How do I identify onerous contracts during the audit?

Start with the entity's contract register and focus on fixed-price contracts where input costs have moved against the entity since inception. ISA 540.13(a) requires the auditor to evaluate the method used to identify onerous contracts. Ask management whether they have a process for flagging contracts where margins have turned negative, and test a sample of contracts with declining gross margins against the IAS 37.66 criteria.

Does the onerous contract provision cover the full contract loss or just the current year?

The provision covers the entire remaining loss over the contract's life, not just the loss attributable to the current reporting period. IAS 37.66 requires recognition of the present obligation, which is the total net loss from the date of assessment through to contract completion. The entity remeasures the provision at each reporting date under IAS 37.59, adjusting for changes in cost estimates or contract terms.
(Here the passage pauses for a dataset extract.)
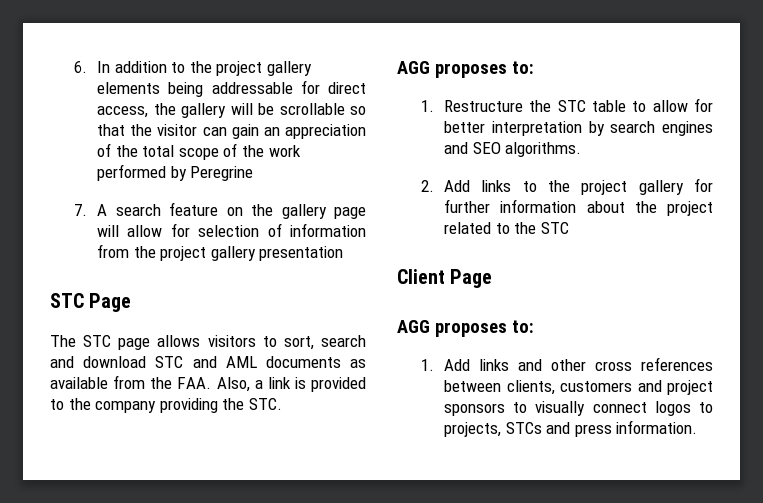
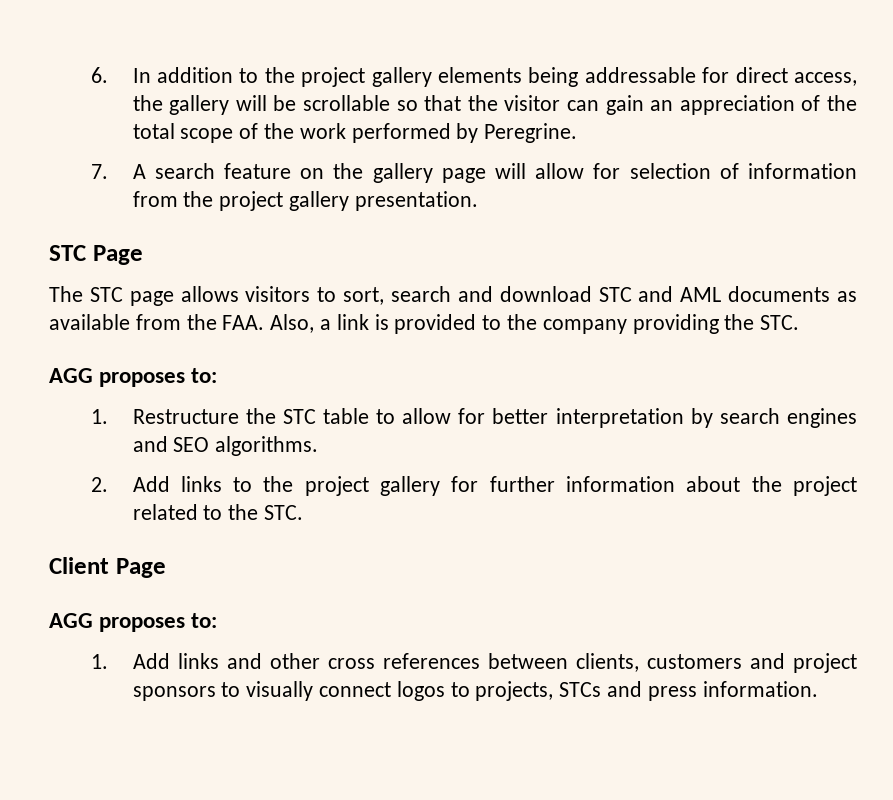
[190,166,254,181] Peregrine -> [484,123,578,143] Peregrine.
[259,246,344,261] presentation -> [354,191,478,211] presentation.
[540,222,569,234] STC -> [263,505,303,520] STC.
Can a profitable contract become onerous mid-way through?

Yes. A contract that was profitable at inception can become onerous if input costs rise, expected volumes drop, the entity's cost structure shifts, or contractual terms are renegotiated unfavourably. IAS 37.66 does not distinguish between contracts that were always loss-making and those that became loss-making. The assessment applies at each reporting date. The auditor tests whether management has reassessed all material fixed-price contracts in light of current cost data.